XLM_RoBERTa-Multilingual-Clickbait-Detection

This model is a fine-tuned version of xlm-roberta-large on an unknown dataset. It achieves the following results on the evaluation set:

Loss: 0.2192
Micro F1: 0.9759
Macro F1: 0.9758
Accuracy: 0.9759

Test Set Macro-F1 scores

Multilingual test set: 97.28
en test set: 97.83
el test set: 97.32
it test set: 97.54
es test set: 97.67
ro test set: 97.40
de test set: 97.40
fr test set: 96.90
pl test set: 96.18

Intended uses & limitations

This model will be employed for an EU project.

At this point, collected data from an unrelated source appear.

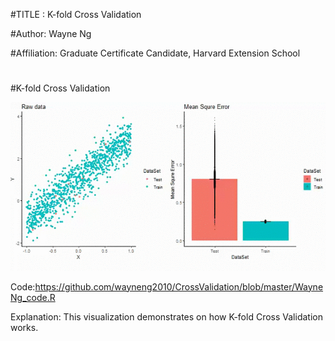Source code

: #TITLE : K-fold Cross Validation

#Author: Wayne Ng

#Affiliation: Graduate Certificate Candidate, Harvard Extension School 
#
#
#

#K-fold Cross Validation

![Alt Text](WayneNg_artifact.gif)


Code:https://github.com/wayneng2010/CrossValidation/blob/master/WayneNg_code.R


Explanation: 
This visualization demonstrates on how K-fold Cross Validation works.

Training and evaluation data

The "clickbait_detection_dataset" was translated from English to Greek, Italian, Spanish, Romanian, French and German using the Opus-mt.
The dataset was also translated from English to Polish using the M2M NMT.
The "EasyNMT" library was utilized to employ the NMT models.

Training procedure

Training hyperparameters

The following hyperparameters were used during training:

learning_rate: 1e-05
train_batch_size: 16
eval_batch_size: 16
seed: 42
gradient_accumulation_steps: 2
total_train_batch_size: 32
optimizer: Adam with betas=(0.9,0.999) and epsilon=1e-08
lr_scheduler_type: linear
num_epochs: 4

Framework versions

Transformers 4.36.1
Pytorch 2.1.0+cu121
Datasets 2.13.1
Tokenizers 0.15.0